I am using MIUI4D2G, version 216 of BeansTown106, and found that the file init.rc that is loaded at startup, is found in system/bootmenu/2ndinit/init.rc and not the file that is in system/etc/hijack-boot.zip ... I reach this conclusion because I have been reviewing and playing with the files init.rc, and the changes I make to the file hijack-boot.zip/newboot/init.rc do not run, but if I modify the file system/bootmenu/2ndinit/init.rc if changes are implemented ..

My question is: I can remove the file hijack-boot.zip? and work with the file system/bootmenu/2ndinit/init.rc?

so I can work with the correct files, and I can repair the recovery of bootmenu?

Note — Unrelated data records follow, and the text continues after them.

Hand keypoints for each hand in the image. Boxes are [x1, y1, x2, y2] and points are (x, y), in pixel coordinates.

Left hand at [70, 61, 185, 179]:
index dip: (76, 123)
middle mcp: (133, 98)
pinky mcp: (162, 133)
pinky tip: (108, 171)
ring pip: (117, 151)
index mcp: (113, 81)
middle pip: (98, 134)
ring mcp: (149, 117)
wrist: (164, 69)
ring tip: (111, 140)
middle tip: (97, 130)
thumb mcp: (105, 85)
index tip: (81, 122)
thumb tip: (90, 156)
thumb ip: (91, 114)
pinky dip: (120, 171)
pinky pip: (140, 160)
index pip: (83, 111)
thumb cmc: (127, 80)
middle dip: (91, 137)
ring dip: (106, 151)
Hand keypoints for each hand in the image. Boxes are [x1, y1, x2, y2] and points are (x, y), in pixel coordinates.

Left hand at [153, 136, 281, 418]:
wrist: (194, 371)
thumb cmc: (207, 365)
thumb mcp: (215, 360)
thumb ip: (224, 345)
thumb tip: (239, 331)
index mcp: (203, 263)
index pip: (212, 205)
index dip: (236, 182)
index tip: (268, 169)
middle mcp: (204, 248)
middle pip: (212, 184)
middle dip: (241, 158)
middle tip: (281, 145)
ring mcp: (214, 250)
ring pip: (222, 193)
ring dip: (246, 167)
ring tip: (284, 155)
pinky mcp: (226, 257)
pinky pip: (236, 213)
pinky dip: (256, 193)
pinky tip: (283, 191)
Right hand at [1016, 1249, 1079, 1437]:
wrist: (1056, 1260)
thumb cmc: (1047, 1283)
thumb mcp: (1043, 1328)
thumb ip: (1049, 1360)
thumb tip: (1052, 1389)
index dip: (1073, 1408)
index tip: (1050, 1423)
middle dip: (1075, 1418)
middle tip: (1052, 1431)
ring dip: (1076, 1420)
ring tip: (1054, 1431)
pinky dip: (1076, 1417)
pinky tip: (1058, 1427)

I hope someone can give me an idea of how bootmenu works ...

thank you very much.

Edit: I already tried uninstalling the bootmenu, if I avoid the bootmenu run, the file itself runs system/etc/hijack-boot.zip/newboot/init.rc


----------



## BeansTown106 (Aug 20, 2011)

Dark Cricket said:


> I am using MIUI4D2G, version 216 of BeansTown106, and found that the file init.rc that is loaded at startup, is found in system/bootmenu/2ndinit/init.rc and not the file that is in system/etc/hijack-boot.zip ... I reach this conclusion because I have been reviewing and playing with the files init.rc, and the changes I make to the file hijack-boot.zip/newboot/init.rc do not run, but if I modify the file system/bootmenu/2ndinit/init.rc if changes are implemented ..
> 
> My question is: I can remove the file hijack-boot.zip? and work with the file system/bootmenu/2ndinit/init.rc?
> 
> ...


im curious on the inner workings of bootmenu also as i would like to put dif roms other than miui with the bootmenu so what u are saying is the init rc that is in the hijack is what u need to switch to bootmenu to put a dif rom on?


----------



## Dark Cricket (Aug 16, 2011)

Something like that, to put bootmenu to a different rom just copy all files within hijack-boot.zip inside the folder 2nd-init that is in system / bootmenu, and you no longer need the file hijack-boot.zip .... you copy the bootmenu binary in system / bin, delete the original binary logwrapper, and rename the binary bootmenu as logwrapper ... you must also copy the 01systctl in etc / init.d .. with this we must have bootmenu inside another rom ... and deletes the original 2nd-init of that rom ... if you want to use the option to reboot-into-recovery with cat.jpg you must keep the original file hijack-boot.zip as you disable the bootmenu to use the cat.jpg option 

I hope you understand me lol ... you speak Spanish? .. I send you my email on PM ..


----------



## x13thangelx (Jun 8, 2011)

Copying 01sysctl make NO sense whatsoever. I havent looked at that specific script but the majority of the sysctl scripts are nothing more than "sysctl -p".


----------